The feeling of the sublime is a mixed feeling. It is at once a painful
state, which in its paroxysm is manifested by a kind of shudder, and a
joyous state, that may rise to rapture, and which, without being properly
a pleasure, is greatly preferred to every kind of pleasure by delicate
souls. This union of two contrary sensations in one and the same feeling
proves in a peremptory manner our moral independence. For as it is
absolutely impossible that the same object should be with us in two
opposite relations, it follows that it is we ourselves who sustain two
different relations with the object. It follows that these two opposed
natures should be united in us, which, on the idea of this object, are
brought into play in two perfectly opposite ways. Thus we experience by
the feeling of the beautiful that the state of our spiritual nature is
not necessarily determined by the state of our sensuous nature; that the
laws of nature are not necessarily our laws; and that there is in us an
autonomous principle independent of all sensuous impressions.

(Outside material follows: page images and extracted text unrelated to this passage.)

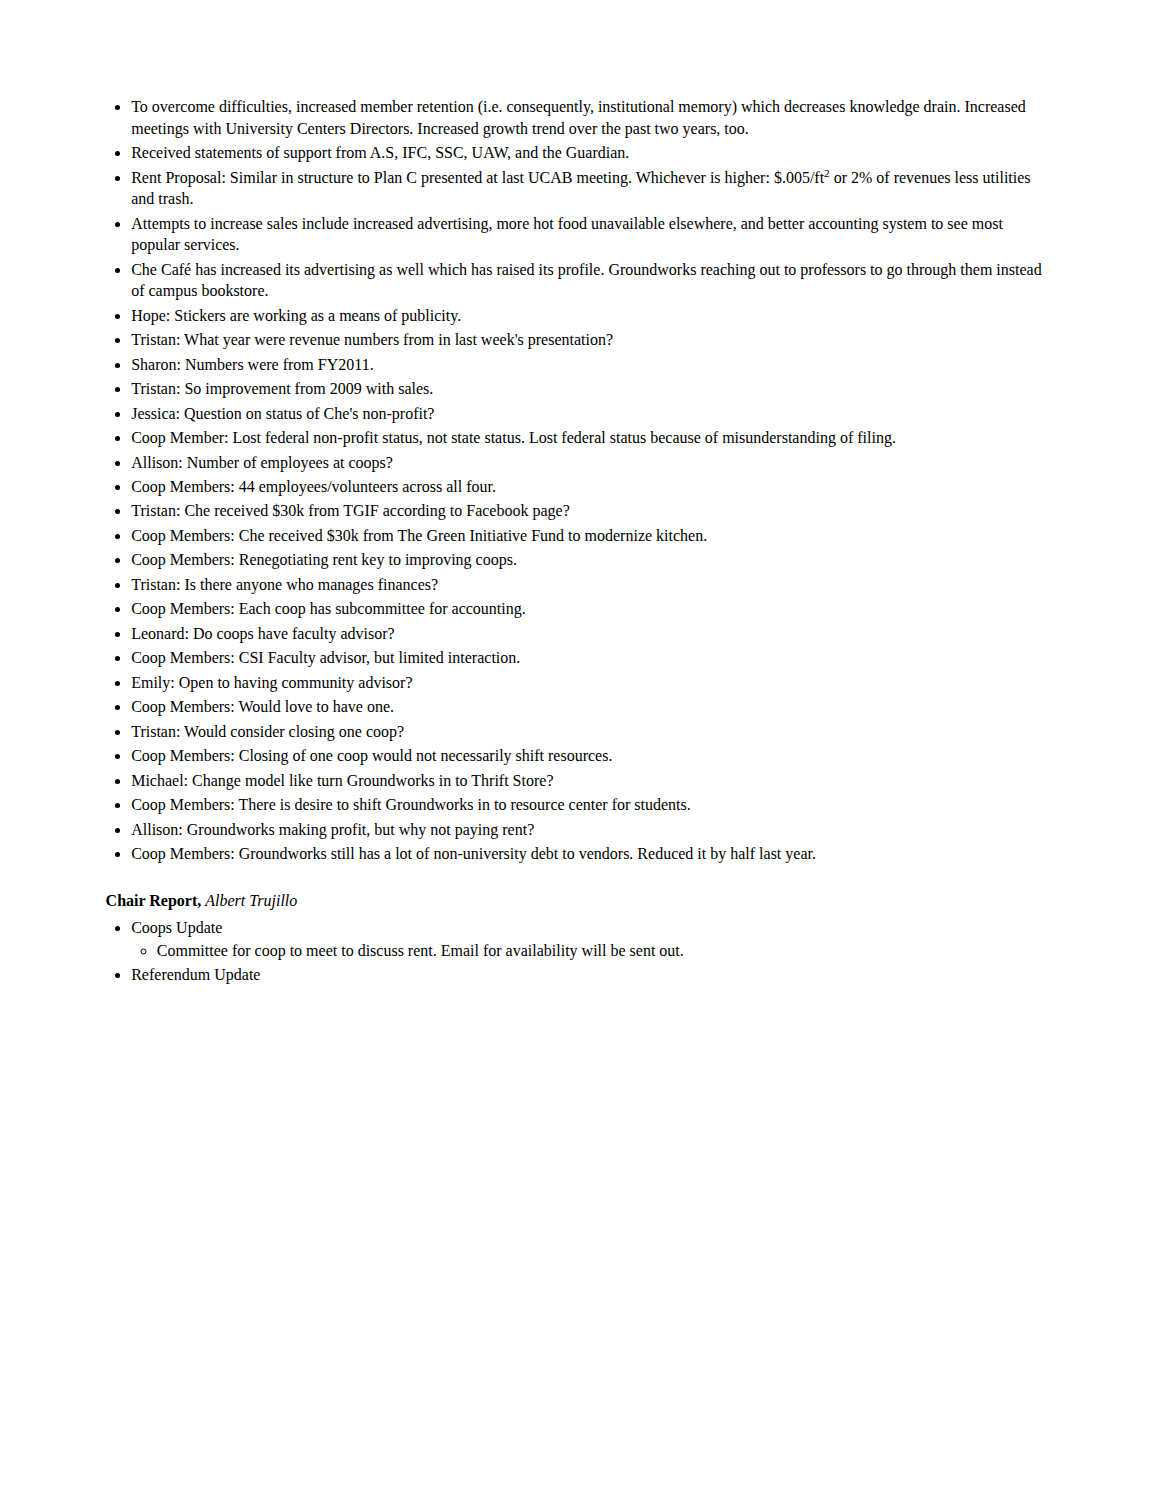To overcome difficulties, increased member retention (i.e. consequently, institutional memory) which decreases knowledge drain. Increased meetings with University Centers Directors. Increased growth trend over the past two years, too.
Received statements of support from A.S, IFC, SSC, UAW, and the Guardian.
Rent Proposal: Similar in structure to Plan C presented at last UCAB meeting. Whichever is higher: $.005/ft2 or 2% of revenues less utilities and trash.
Attempts to increase sales include increased advertising, more hot food unavailable elsewhere, and better accounting system to see most popular services.
Che Café has increased its advertising as well which has raised its profile. Groundworks reaching out to professors to go through them instead of campus bookstore.
Hope: Stickers are working as a means of publicity.
Tristan: What year were revenue numbers from in last week's presentation?
Sharon: Numbers were from FY2011.
Tristan: So improvement from 2009 with sales.
Jessica: Question on status of Che's non-profit?
Coop Member: Lost federal non-profit status, not state status. Lost federal status because of misunderstanding of filing.
Allison: Number of employees at coops?
Coop Members: 44 employees/volunteers across all four.
Tristan: Che received $30k from TGIF according to Facebook page?
Coop Members: Che received $30k from The Green Initiative Fund to modernize kitchen.
Coop Members: Renegotiating rent key to improving coops.
Tristan: Is there anyone who manages finances?
Coop Members: Each coop has subcommittee for accounting.
Leonard: Do coops have faculty advisor?
Coop Members: CSI Faculty advisor, but limited interaction.
Emily: Open to having community advisor?
Coop Members: Would love to have one.
Tristan: Would consider closing one coop?
Coop Members: Closing of one coop would not necessarily shift resources.
Michael: Change model like turn Groundworks in to Thrift Store?
Coop Members: There is desire to shift Groundworks in to resource center for students.
Allison: Groundworks making profit, but why not paying rent?
Coop Members: Groundworks still has a lot of non-university debt to vendors. Reduced it by half last year.
Chair Report, Albert Trujillo
Coops Update
Committee for coop to meet to discuss rent. Email for availability will be sent out.
Referendum Update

The sublime object may be considered in two lights. We either represent
it to our comprehension, and we try in vain to make an image or idea of
it, or we refer it to our vital force, and we consider it as a power
before which ours is nothing. But though in both cases we experience in
connection with this object the painful feeling of our limits, yet we do
not seek to avoid it; on the contrary we are attracted to it by an
irresistible force. Could this be the case if the limits of our
imagination were at the same time those of our comprehension? Should we
be willingly called back to the feeling of the omnipotence of the forces
of nature if we had not in us something that cannot be a prey of these
forces. We are pleased with the spectacle of the sensuous infinite,
because we are able to attain by thought what the senses can no longer
embrace and what the understanding cannot grasp. The sight of a terrible
object transports us with enthusiasm, because we are capable of willing
what the instincts reject with horror, and of rejecting what they desire.
We willingly allow our imagination to find something in the world of
phenomena that passes beyond it; because, after all, it is only one
sensuous force that triumphs over another sensuous force, but nature,
notwithstanding all her infinity, cannot attain to the absolute grandeur
which is in ourselves. We submit willingly to physical necessity both
our well-being and our existence. This is because the very power reminds
us that there are in us principles that escape its empire. Man is in the
hands of nature, but the will of man is in his own hands.
Nature herself has actually used a sensuous means to teach us that we are
something more than mere sensuous natures. She has even known how to
make use of our sensations to put us on the track of this discovery--that
we are by no means subject as slaves to the violence of the sensations.
And this is quite a different effect from that which can be produced by
the beautiful; I mean the beautiful of the real world, for the sublime
itself is surpassed by the ideal. In the presence of beauty, reason and
sense are in harmony, and it is only on account of this harmony that the
beautiful has attraction for us. Consequently, beauty alone could never
teach us that our destination is to act as pure intelligences, and that
we are capable of showing ourselves such.